Newly-hired team president Theo Epstein and his minions are the real deal. Freed from the shackles of penury, Jed Hoyer will provide a bonanza to Chicago. Whoever is hired, the new manager will share the winning philosophy that the Epstein team plants at Wrigley. Brains, patience and money are a potent combination and they are in abundance on the North side.

The challenge facing them, besides 29 other teams intent on success at their expense, is the current  team composition. Epstein takes over a franchise laden with useless baggage that can't be thrown overboard -- at least not at a dear cost. Previous owners and management signed outrageous deals with cartoon characters whose actual baseball value is nil or less.

Take Alfonso Soriano. Please. The previous Cub administration took one look at his speed and power, and his one good year in Washington (.277/.351/.560 with 41 of 58 steals and improved outfield defense) and bestowed upon him an eight-year $133 million contract that he wasn't worth even if paid in Monopoly money. That deal has $54 million left as Soriano enters his baseball dotage. He hasn't been a factor on the basepaths in three years, plays the outfield as if he's searching for a lost contact lens and has a .308 on-base percentage over the last three seasons. For their $57 million, the Cubs have gotten two wins over a replacement player total since 2009. And they're in for worse.

Soriano is emblematic of the Cubs' problem. Only two of their 2011 starters took more walks than Ironside. Their team on-base percentage was a meager .314, despite playing in the (hitter-) friendly confines. For $39 million, the Cubs got .262/.323/.418 out of their outfield trio of Soriano, Marlon Byrd and Kosuke Fukudome. (They swapped Fuku to Cleveland for a pair of farmhands in July.) The new management team may preach patience at the plate, but 36-year-olds who earn 27 free passes in 500 at-bats aren't suddenly morphing into Jason Giambi.

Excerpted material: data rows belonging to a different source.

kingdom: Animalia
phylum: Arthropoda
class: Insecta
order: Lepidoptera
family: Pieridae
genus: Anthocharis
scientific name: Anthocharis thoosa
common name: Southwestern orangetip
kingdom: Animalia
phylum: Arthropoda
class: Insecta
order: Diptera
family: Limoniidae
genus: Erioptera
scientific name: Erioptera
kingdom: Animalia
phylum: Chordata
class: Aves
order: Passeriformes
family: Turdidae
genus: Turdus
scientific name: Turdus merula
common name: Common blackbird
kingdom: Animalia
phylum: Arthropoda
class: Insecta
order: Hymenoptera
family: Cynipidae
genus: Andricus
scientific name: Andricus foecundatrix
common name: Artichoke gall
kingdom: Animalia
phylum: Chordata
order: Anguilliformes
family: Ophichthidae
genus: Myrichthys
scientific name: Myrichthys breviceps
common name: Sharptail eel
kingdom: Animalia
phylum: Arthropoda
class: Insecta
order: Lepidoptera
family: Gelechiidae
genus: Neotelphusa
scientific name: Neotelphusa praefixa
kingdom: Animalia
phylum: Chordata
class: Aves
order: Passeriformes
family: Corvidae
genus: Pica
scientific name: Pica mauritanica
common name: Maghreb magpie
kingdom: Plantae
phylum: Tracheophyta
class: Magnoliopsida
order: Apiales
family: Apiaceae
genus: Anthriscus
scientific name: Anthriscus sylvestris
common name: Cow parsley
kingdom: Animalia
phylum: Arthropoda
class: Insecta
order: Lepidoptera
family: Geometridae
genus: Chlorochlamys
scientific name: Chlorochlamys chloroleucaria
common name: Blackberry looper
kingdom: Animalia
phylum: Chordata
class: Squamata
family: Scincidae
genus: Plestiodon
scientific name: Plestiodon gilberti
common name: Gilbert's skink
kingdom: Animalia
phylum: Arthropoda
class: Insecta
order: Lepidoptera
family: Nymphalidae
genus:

For another $32+ million, Ryan Dempster and Carlos Zambrano delivered a combined ERA 20% worse than league average, plus a combined TTA (temper tantrums per annum) of 4.0. (No thanks to Dempster on that one.)

The Cubs are stuck with all of the above-mentioned, except Fuku, and will either lose their best player, Aramis Ramirez, to free agency, or empty the bank to keep him. First-baseman Carlos Pena's contract has also expired, conveniently paving the way for a big free agent signing splash. Epstein starts the Hot Stove season with a $93 million payroll before half the roster is filled. And without Fukudome, Ramirez and Pena, only two of the 11 remaining batters with 100 plate appearances had OBPs above .325, and none is above .350.

So the OBP problem will not be solved overnight. The flotsam and jetsam will take at least a year to clear out. Unless Big Z stands for Zoloft, he's going to continue to plague the clubhouse. And no matter the skipper, an organizational transformation takes more than one year. The immediate forecast is bleak, but have no doubt, the ship of state finally has a working navigation system and a captain and crew who know which way to steer.